Mesajı Okuyun
Old 12-07-2013, 17:34   #3
Av. Caner Arıcı

 
Varsayılan

Alıntı:
Yazan rcakmak
işçinin ölümü ile annesi ve iki kardeşi mirasçı kalmıştır.Diğer iki kardeşin nerede olduğu bilinmemekte bu sebeple de Kıdem tazminatını hep birlikte açma imkanımız yok. Davayı anne adına açıp, diğer iki kardeşin davaya dahil edebilmek için ihbar da mı bulunmalı? Teşekkürler.

Açılacak davaya bütün mirasçıların katılımının sağlanması aranacaktır. Yani, ya dava tüm mirasçılar tarafından birlikte açılacak, ya dava dışı mirasçıların duruşmaya katılarak veya noterde düzenlenecek belge ile davaya muvafakat etmeleri aranacak, ya da terekeye temsilci tayin ettirilmesi gerekecektir. Bu konuda size yol gösterecek bir içtihat:

Alıntı:
Davacı vekili, müvekkilinin miras bırakanı olan A.’ın 01/05/1987 - 31/05/1987 ve 01/05/1989 - 26/03/2006 tarihleri arasında da davalıya ait iş yerinde çalıştığını, son olarak aylık net 1.600.000 TL ücret aldığını ileri sürerek ölüm nedeni ile hak kazanılan kıdem tazminatının miras hissesine düşen miktarının davalıdan tahsiline karar verilmesini talep etmiştir.

Davalı vekili, intihar nedeni ile ölüm halinde kıdem tazminatına hak kazanamayacağını, kıdem tazminatının iştirak halinde mülkiyet esasına tabi bir miras hissesi olduğunu, tüm mirasçıların birlikte dava açmaları gerektiğini belirterek, davanın reddini istemiştir.

Mahkemece veraset ilamına göre kıdem tazminatı payının bölünebilir olduğu kabul edilerek davanın kabulüne karar verilmiştir.

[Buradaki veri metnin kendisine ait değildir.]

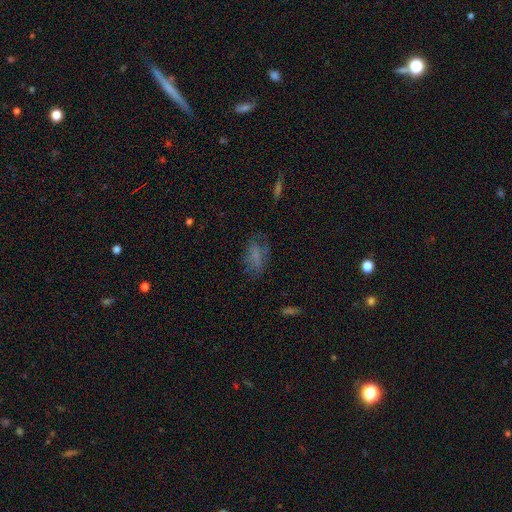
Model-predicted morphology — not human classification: smooth-or-featured: smooth: 59% | featured or disk: 25% | star or artifact: 16%
  how-rounded: in between: 84% | round: 9% | cigar-shaped: 7%
  merging: none: 57% | minor disturbance: 23% | major disturbance: 18% | merger: 2%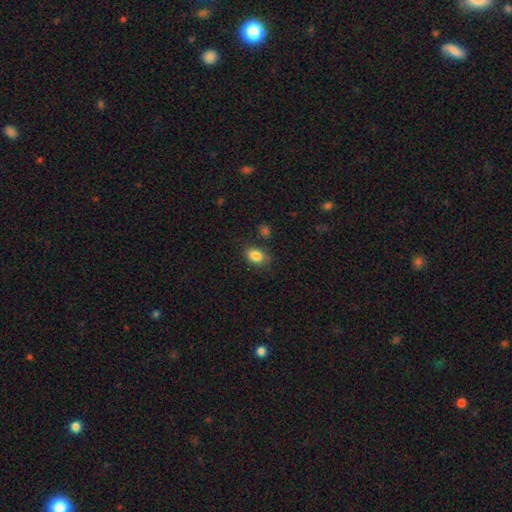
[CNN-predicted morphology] type=smooth (86%); roundness=in between (80%); merging=none (76%).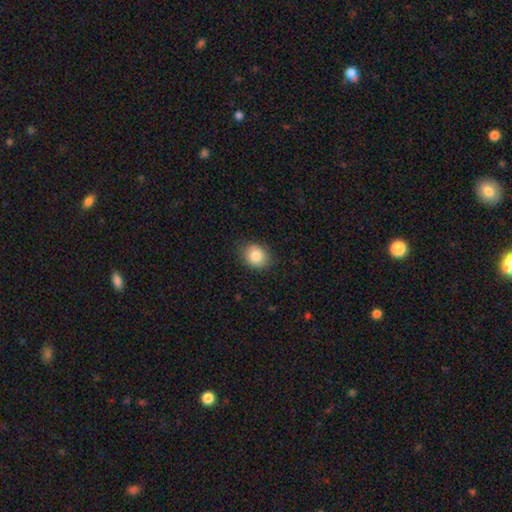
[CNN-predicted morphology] Smooth or featured?
  - smooth: 85% *
  - star or artifact: 8%
  - featured or disk: 7%
How rounded?
  - round: 60% *
  - in between: 39%
  - cigar-shaped: 1%
Merging?
  - none: 84% *
  - minor disturbance: 12%
  - major disturbance: 3%
  - merger: 1%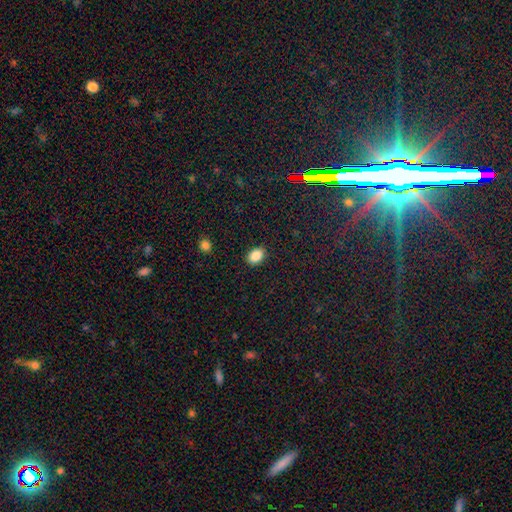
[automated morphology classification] smooth 87%, star or artifact 9%, featured or disk 5%. Down the decision tree: how rounded — in between (80%); merging — none (88%).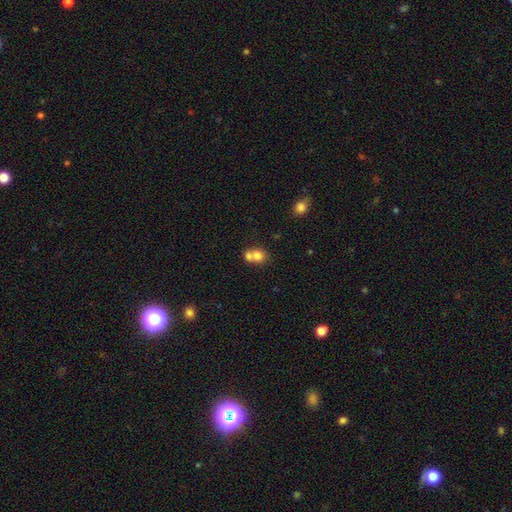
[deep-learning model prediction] Smooth or featured? Predicted: smooth (p=0.75). How rounded? Predicted: round (p=0.69). Merging? Predicted: merger (p=0.60).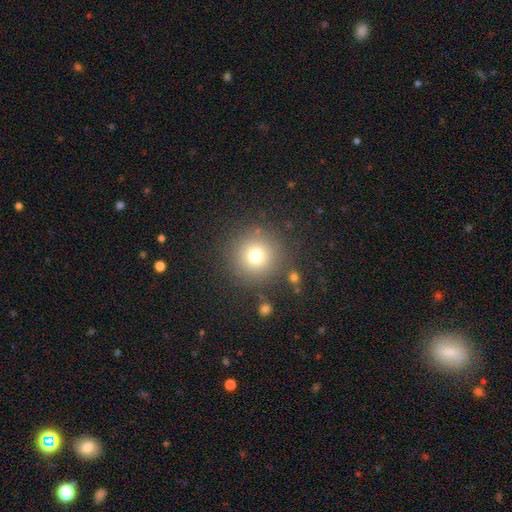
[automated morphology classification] Smooth or featured? Predicted: smooth (p=0.73). How rounded? Predicted: round (p=0.96). Merging? Predicted: none (p=0.85).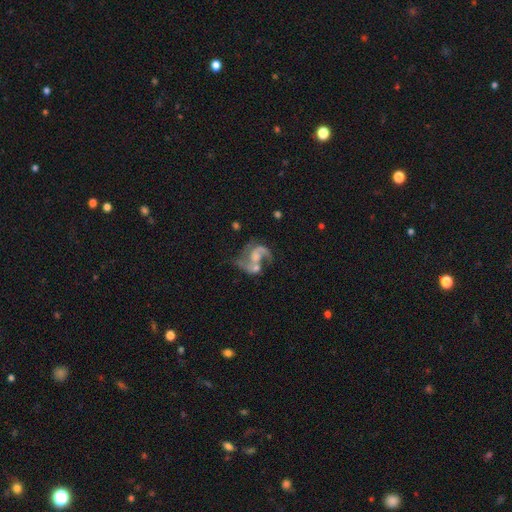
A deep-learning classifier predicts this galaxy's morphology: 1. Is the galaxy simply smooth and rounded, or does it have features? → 81% featured or disk, 12% smooth, 7% star or artifact.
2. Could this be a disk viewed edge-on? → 98% no, 2% yes.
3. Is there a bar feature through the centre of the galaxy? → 60% no, 32% weak, 8% strong.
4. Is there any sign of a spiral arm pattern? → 91% yes, 9% no.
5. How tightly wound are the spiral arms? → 46% medium, 41% loose, 13% tight.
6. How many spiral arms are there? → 74% 2, 15% 1, 5% can't tell, 3% 3, 1% 4, 1% more than 4.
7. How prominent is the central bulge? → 35% moderate, 28% small, 24% none, 11% large, 2% dominant.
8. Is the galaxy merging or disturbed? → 40% merger, 27% none, 21% major disturbance, 13% minor disturbance.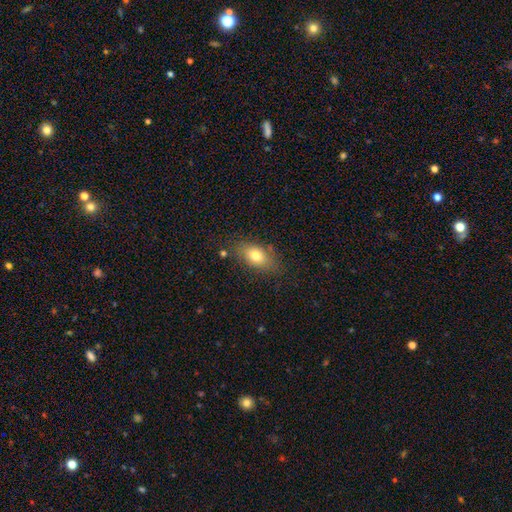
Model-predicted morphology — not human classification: A smooth galaxy with no disk features (77%) that is in between round and cigar-shaped (85%). Merging: none (76%).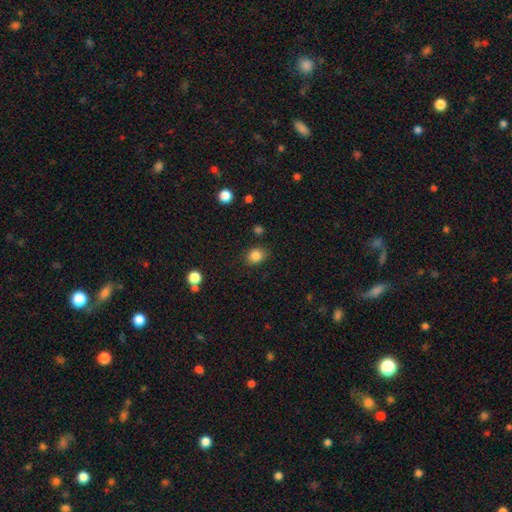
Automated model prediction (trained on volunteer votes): This is clearly a smooth galaxy (84%). How rounded: likely round (67%). Merging: clearly none (84%).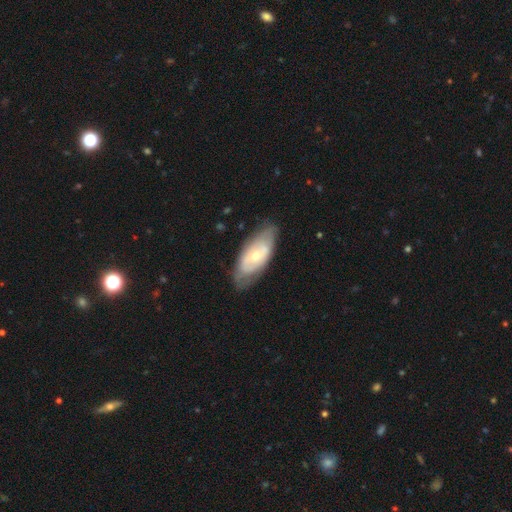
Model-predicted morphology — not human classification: Smooth or featured: featured or disk — 58% (smooth — 36%)
Edge-on disk: no — 88% (yes — 12%)
Bar: no — 70% (weak — 23%)
Spiral arms: no — 51% (yes — 49%)
Bulge size: moderate — 48% (small — 47%)
Merging: none — 72% (minor disturbance — 21%)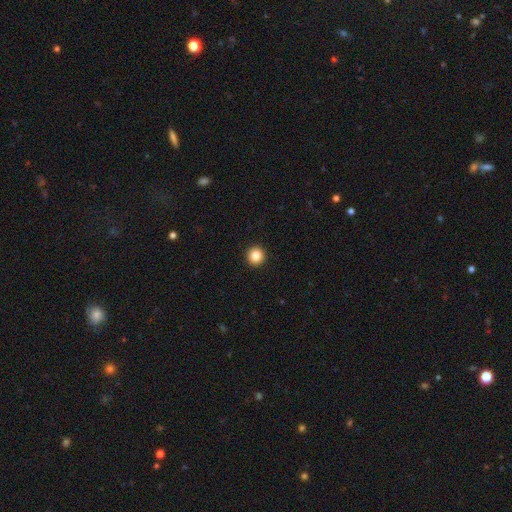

Hüküm süresi içerisinde davalı vekili tarafından temyiz edilmiştir.

Karar: Dava, muris A. A.’ın ölümü üzerine mirasçılarından olan davacı tarafından veraset ilamı ibraz edilerek, miras bırakanın hak kazandığı kıdem tazminatının kendi payına ilişkin kısmının ödenmesi istemine ilişkindir.

Taraflar arasında murisin hak kazandığı kıdem tazminatı açısından mirasçının kendi payına yönelik dava açma hakkının bulunup bulunmadığı noktasında uyuşmazlık bulunmaktadır.

Miras bırakanın davacılar dışında başka mirasçılarının da bulunduğu dosyaya sunulan veraset ilamından anlaşılmaktadır.

TMK 640/II maddesinde; <miras bırakanın ölümü ile birlikte paylaşmaya kadar mirasçılar arasında terekedeki bütün hak ve borçları kapsayan bir ortaklığın meydana geleceği, mirasçıların terekeye el birliği ile sahip olacakları, sözleşme veya kanundan doğan temsil ya da yönetim yetkisi saklı kalmak üzere terekeye ait bütün haklar üzerinde birlikte tasarruf edecekleri> Aynı maddenin IV maddesine <Mirasçılardan her birinin, terekedeki hakların korunmasını isteyebileceği, sağlanan korumadan mirasçılardan hepsinin yararlanacağı> öngörülmüştür.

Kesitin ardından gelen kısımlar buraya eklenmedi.